The Over-Enrolled Student

By Blake Plante ’19

What started as a mission to diversify myself became an addiction. At first, excited by so many course offerings and disappointed that I was limited to only a few, I decided not to worry myself with limits and filled my schedule with an unwise quantity of courses. I’ve since taken 68 college classes.

Here are a few things I’ve learned about over-enrolling.

Pros:
1) Obviously, you learn a lot

I wanted to lean as much as I could, as deeply as I could. And if you can develop a system for remembering material far into the future despite being spread so thin, then over-enrolling can be very rewarding. My system evolved into boxes of small notebooks that I transcribed and reviewed regularly. Always carrying a 3×5” notebook with me, I tried to hold on to the things I’d seen, learned, and experienced, because I knew that otherwise they could so easily be forgotten.

2) Self-control

Besides absorbing the contents of the courses themselves, over-enrolling forces you to learn self-control in order to remain healthy and sane. When every minute matters, the only way to stay on top is to maximize your efficiency: Short and cold showers to jolt the brain, early mornings and jumping out of the bed, running between classes, and self-denial and stoicism, have all been a part of my experiences in over-enrolling.

3) Excessive outcomes

In community college, I overenrolled enough over the course of two years to earn five associates degrees, with heavy extracurricular involvement. If I’d planned my course selection at Pomona to be more focused rather than enrolling in a little bit of everything, I might have double-majored. The degree to which you can become qualified for post-baccalaureate work or students through over-enrollment is immense and can open up worlds of possibility.

Cons:
1) Time pressures can make you forget why you’re doing it

I realized that I worked well with due dates. If I had several weeks to write a paper, I could be sure that I’d have a flurry of productivity near the end of those weeks. But if I had so many assignments that losing an hour might mean academic suicide, then I would hardly lose a minute. I was cheating my own procrastination habits. But that was, I think, essentially what I was doing: cheating myself. By being always “on,” I produced consistent work and, by that virtue, consistently improved. But without taking more time to think and embrace silence, many times I fell into a loop of doing assignments to receive a grade rather than to fulfill my own curiosity. If you can over-enroll and continue to love your own work, then perhaps it is for you. But beware that time pressures can rob you of the love of learning.

2) A truncated social life

Though I was known by many people, I knew few people well. For several years, few of my weekends didn’t involve twenty hours or so of homework. My favorite date was a study date, but, finding that studying with other people tended to decrease my productivity, I usually isolated myself. When I was invited to social engagements, I regularly declined. I would cut off conversations to run off to study for a test or write an essay, or head home so that I could sleep at 8 p.m. and wake at 4 a.m. to get a jump-start on the day’s work. I became barely reachable to my friends and, often, barely reachable to myself. No matter how much I practiced yoga or mindfulness of sorts, I would be late to learn vital lessons about reality and social depth.
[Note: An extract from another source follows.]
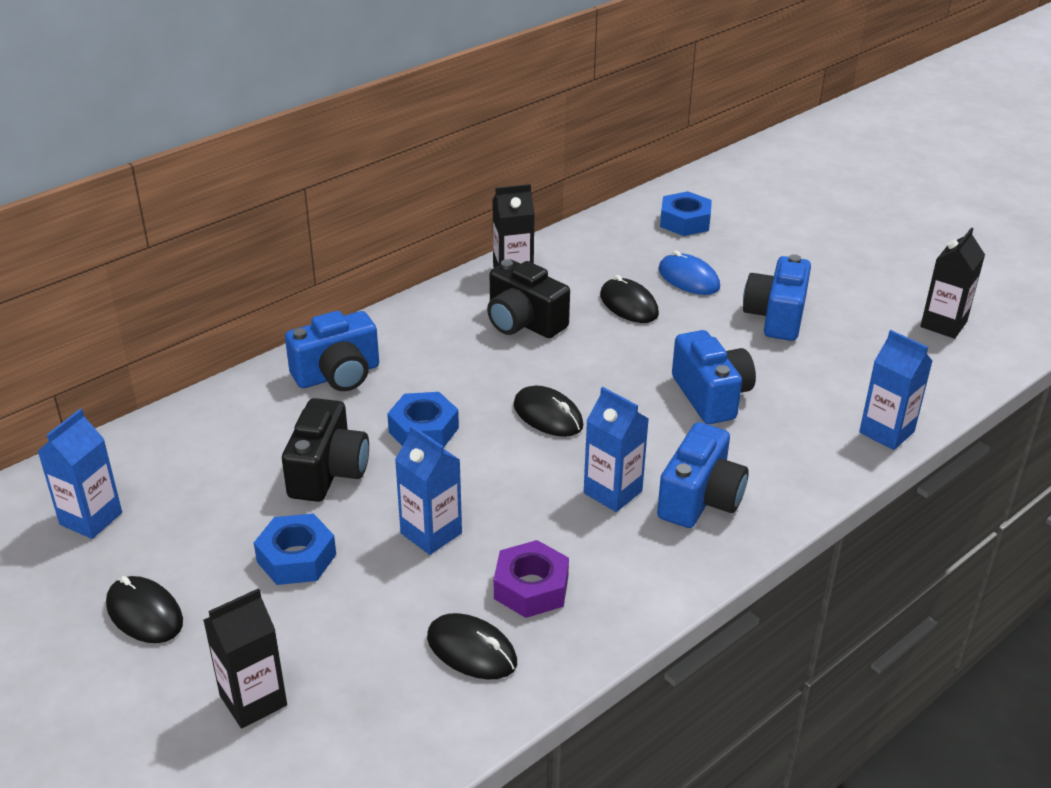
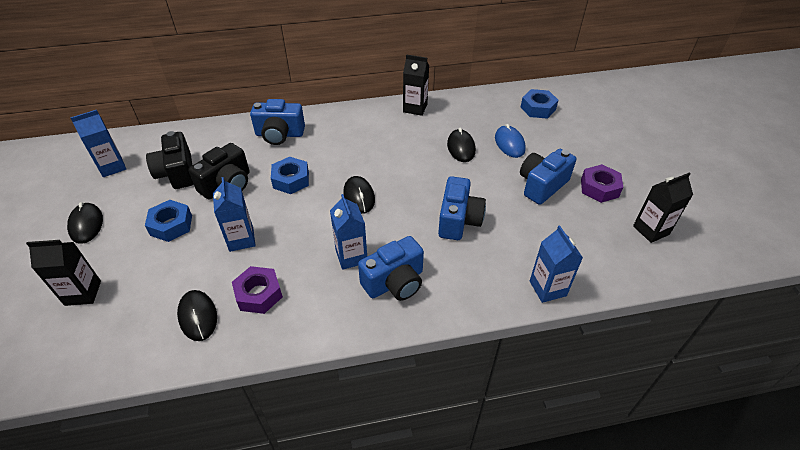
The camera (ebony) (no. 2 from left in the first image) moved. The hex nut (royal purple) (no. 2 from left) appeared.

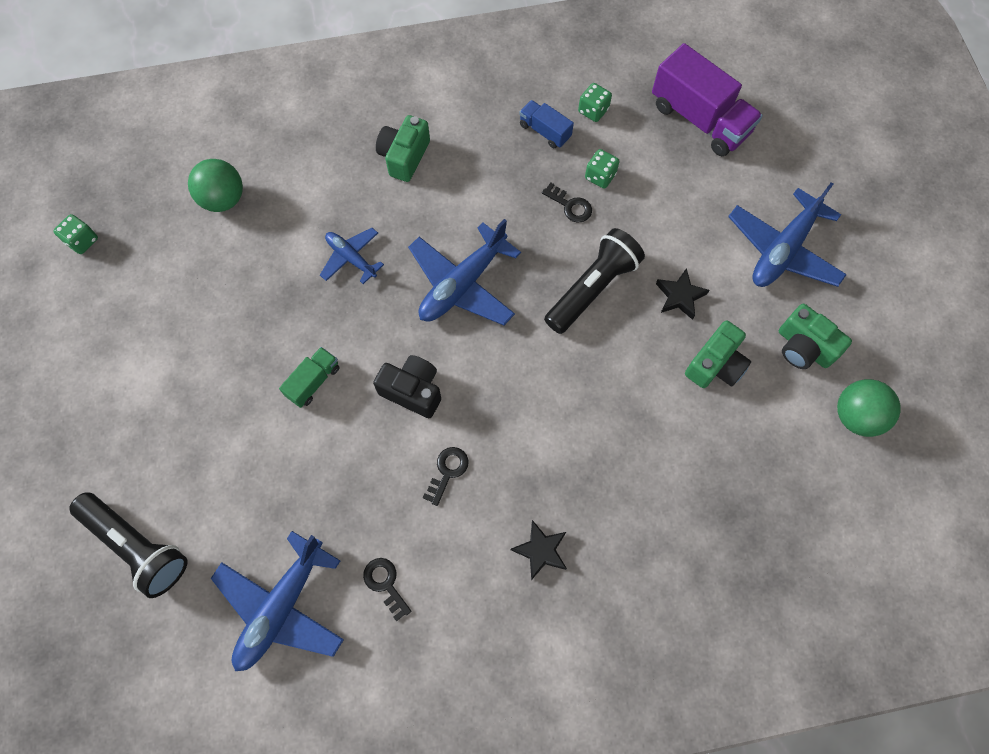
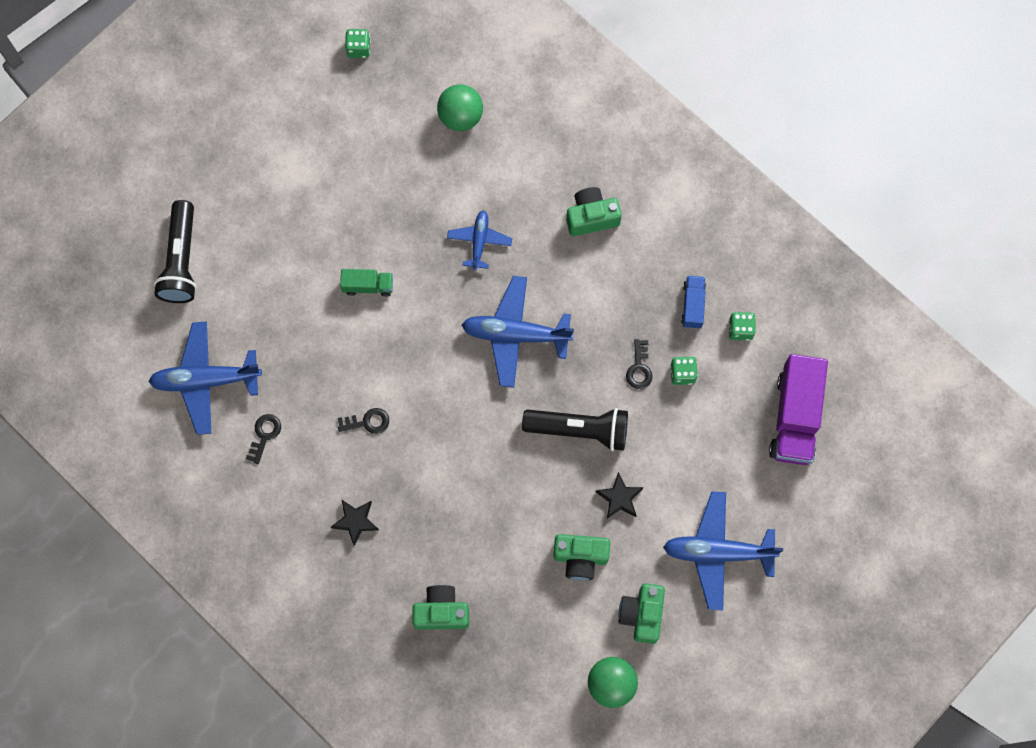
The camera (ebony) disappeared. The camera (green) (no. 1 from left) appeared.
3) Over-enrolling makes it harder—but not impossible—to do well

It’s more difficult to produce high quality work in six or seven classes than it is to do so in four. The more classes you take, the harder it is to get As in all of them. If you want to challenge yourself like I did, then be prepared in case your house of cards falls. Sometimes, even if you know that you are capable of doing it all, something outside of academics—especially personal problems—can topple it all down and leave you scrambling to pick up the pieces. Opportunities once within reach can fall away because you decided that learning more is preferable to performing better. Ultimately, time being limited, I had to learn to produce quality work quickly, and too often, rather than becoming my best work, it only became good enough. This can be very unsatisfying and unfulfilling.

3) I’ve learned that I prefer slowness

In the beginning of my college journey, I was teaching myself to speed-read. By the end, I’d learned to love slowness above all else. My favorite films became slow-burners like Fritz Lang’s Metropolis, Stanley Kubrick’s 2001: A Space Odyssey, and Blade Runner. There are now few greater joys to me than reading Shakespeare or Milton, Baudelaire or Whitman, etc. slowly, repetitively; absorbing, ruminating, and holding firmly onto their words rather than consuming and casting them aside.

4) Less time for other things

I had little trouble balancing outside opportunities at community college, but at Pomona, classes are only the tip of the iceberg. It took me a year to learn that more important than classes are the internships, extracurriculars, and networks available to you at Pomona. Why take another few courses when you could intern with a publishing house instead? Why fill your weekends with homework when you can volunteer or work at a museum? With the wealth of opportunities available, why should you spend more time as a student if you can spend it influencing the world?

Often, the option to do it all exists, and sometimes, it can be worth your while. But it comes at great costs, some of which may be unwise to bear.